"Quero imaginar sob que novos traços o despotismo poderia produzir-se no mundo... Depois de ter colhido em suas mãos poderosas cada indivíduo e de moldá-los a seu gosto, o governo estende seus braços sobre toda a sociedade... Não quebra as vontades, mas as amolece, submete e dirige... Raramente força a agir, mas opõe-se sem cessar a que se aja; não destrói, impede que se nasça; não tiraniza, incomoda, oprime, extingue, abestalha e reduz enfim cada nação a não ser mais que um rebanho de animais tímidos, do qual o governo é o pastor. (...)
A imprensa é, por excelência, o instrumento democrático da liberdade." Alexis de Tocqueville
(1805-1859)

"A democracia é a pior forma de governo imaginável, à exceção de todas as outras que foram experimentadas." Winston Churchill.

quarta-feira, 23 de julho de 2014

O BOLIVARIANISMO MÁGICO

Para os venezuelanos, atordoados com os rumos do Socialismo do Século 21, o Aeroporto Internacional de Maiquetía em Caracas representa um bafo de ar puro. Por isso mesmo, os fiadores da República Bolivariana inventaram a última boa nova: um imposto para respirar.

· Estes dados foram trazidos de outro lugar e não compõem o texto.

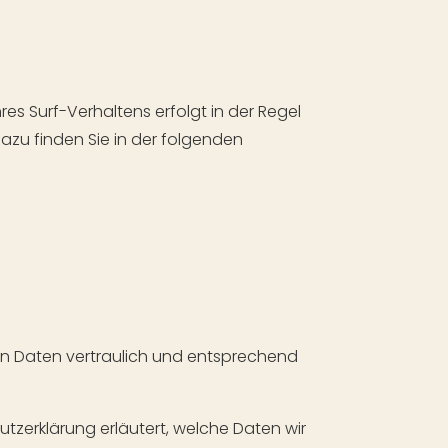
es Surf-Verhaltens erfolgt in der Regel
azu finden Sie in der folgenden
en Daten vertraulich und entsprechend
zerklärung erläutert, welche Daten wir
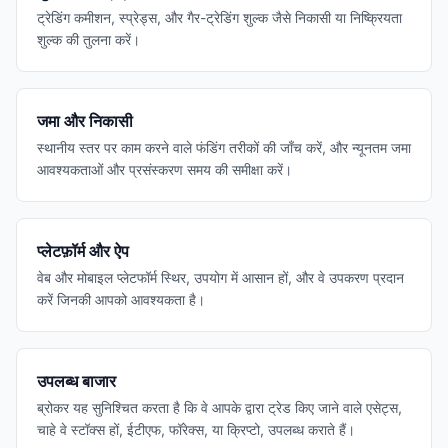
ट्रेडिंग कमीशन, स्प्रेड्स, और गैर-ट्रेडिंग शुल्क जैसे निकासी या निष्क्रियता
शुल्क की तुलना करें।
जमा और निकासी
स्थानीय स्तर पर काम करने वाले फंडिंग तरीकों की जाँच करें, और न्यूनतम जमा
आवश्यकताओं और प्रसंस्करण समय की समीक्षा करें।
प्लेटफ़ॉर्म और ऐप
वेब और मोबाइल प्लेटफॉर्म स्थिर, उपयोग में आसान हों, और वे उपकरण प्रदान
करें जिनकी आपको आवश्यकता है।
उपलब्ध बाजार
ब्रोकर यह सुनिश्चित करता है कि वे आपके द्वारा ट्रेड किए जाने वाले एसेट्स,
चाहे वे स्टॉक्स हों, ईटीएफ, फॉरेक्स, या क्रिप्टो, उपलब्ध कराते हैं।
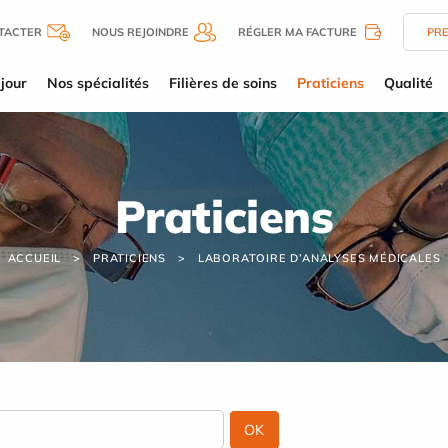
TACTER
NOUS REJOINDRE
RÉGLER MA FACTURE
PR
jour
Nos spécialités
Filières de soins
Praticiens
Qualité
Praticiens
ACCUEIL
PRATICIENS
LABORATOIRE D’ANALYSES MÉDICALES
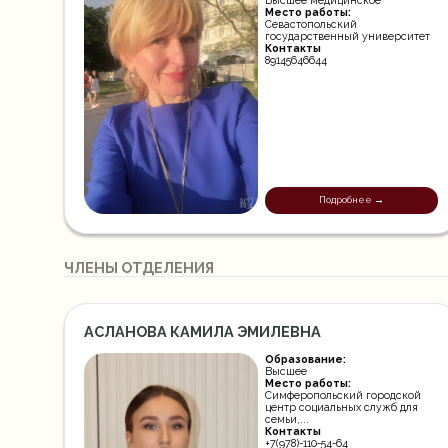
Место работы:
Севастопольский
государственный университет
Контакты
89145646644
Подробнее →
ЧЛЕНЫ ОТДЕЛЕНИЯ
АСЛАНОВА КАМИЛА ЭМИЛЕВНА
Образование:
Высшее
Место работы:
Симферопольский городской
центр социальных служб для
семьи,...
Контакты
+7(978)-110-54-64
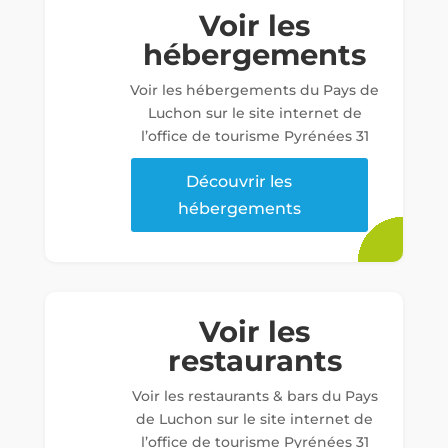
Voir les
hébergements
Voir les hébergements du Pays de
Luchon sur le site internet de
l’office de tourisme Pyrénées 31
Découvrir les
hébergements
Voir les
restaurants
Voir les restaurants & bars du Pays
de Luchon sur le site internet de
l’office de tourisme Pyrénées 31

No dia 1.º de julho, o governo do presidente Nicolás Maduro começou a recolher 127 bolívares, equivalente a US$20, de cada passageiro que embarcar no maior aeroporto do país. É que o sistema de ventilação de Maiquetía, construído em 1945, foi modernizado para zelar pelos pulmões da nação. Os companheiros engenheiros inventaram de injetar no ar condicionado doses concentradas de ozônio, para matar as bactérias aéreas e deixar impoluto o ambiente do portal principal do país.

Os venezuelanos taparam nariz. Há tempos, aprenderam a diferença entre inovação e perfumaria e sabem que a revolução não virá por imposto. Aliás, tão logo que nasceu, a taxa do ozônio já dobrou, chegando a 250 bolívares. "Logo devem começar a cobrar para atravessar a rua", tuitou um passageiro inconformado na semana passada.

Novas ideia, paridas por decreto, promessas de glória e vida renovada, tudo cortesia do pioneirismo bolivariano e do bolso do contribuinte. Os venezuelanos já conhecem esse roteiro. O governo Maduro congelou preços para tentar conter a inflação e, pronto, sumiu com o papel higiênico. Fez da petroleira PDVSA uma caixa eletrônica para custear miragens sociais e converteu bonança em rombo nacional.

Alquimia pelo avesso e exotismo são a marca do laboratório bolivariano, que nasceu com Hugo Chávez e hipertrofiou na mão de Maduro. Para distinguir sua proposta daquela do capitalismo "neocolonial", Hugo Chávez retalhou a iconografia nacional. Redesenhou a bandeira nacional para que o cavalo branco no seu escudo galopasse para a esquerda e não mais para a direita. Atrasou os relógios em meia hora para contrariar a cronometragem "imperialista" e ordenou aos ministros que fizessem o juramento erguendo a mão esquerda. Seu website preferido, aporrea.org, até fala em copyleft e não copyright.

Morto de câncer no ano passado, Chávez sempre encantou seus compatriotas misturando blagues e estripulias num grande teatro político. Sem a lábia nem a presença de palco do seu comandante, Maduro recorre à empulhação. Segundo ele, o líder falecido lhe teria visitado na forma de um pássaro e, depois, aparecido com o rosto esculpido nas escavações do metrô de Caracas.

Quando não está conjurando o comandante do além túmulo, Maduro se ocupa em remexer no organograma e no calendário. Criou o Ministério da Felicidade Social e, para capitalizar a comoção em torno do líder beato, decretou um novo feriado, o Dia de Lealdade e Amor ao Comandante Supremo Hugo Chávez. E para adoçar o suor dos trabalhadores, antecipou em três semanas a comemoração do Natal, adiantando o décimo terceiro para todos os companheiros do gigante setor público.

A moda arrisca pegar. Em junho, o presidente da Bolívia, Evo Morales, acólito do chavismo, mandou inverter os relógios, para que os ponteiros circulassem do número 1 ao 12, da direita para a esquerda. Segundo o chanceler boliviano, David Choquehuanca, a reforma é uma resposta ao imperialismo gringo e à cronocracia das nações do Hemisfério Norte, que querem mandar até no sol. "Afinal, comemoramos o solstício de inverno em junho", disse Choquehuanca.

Quem disse que o realismo mágico morreu?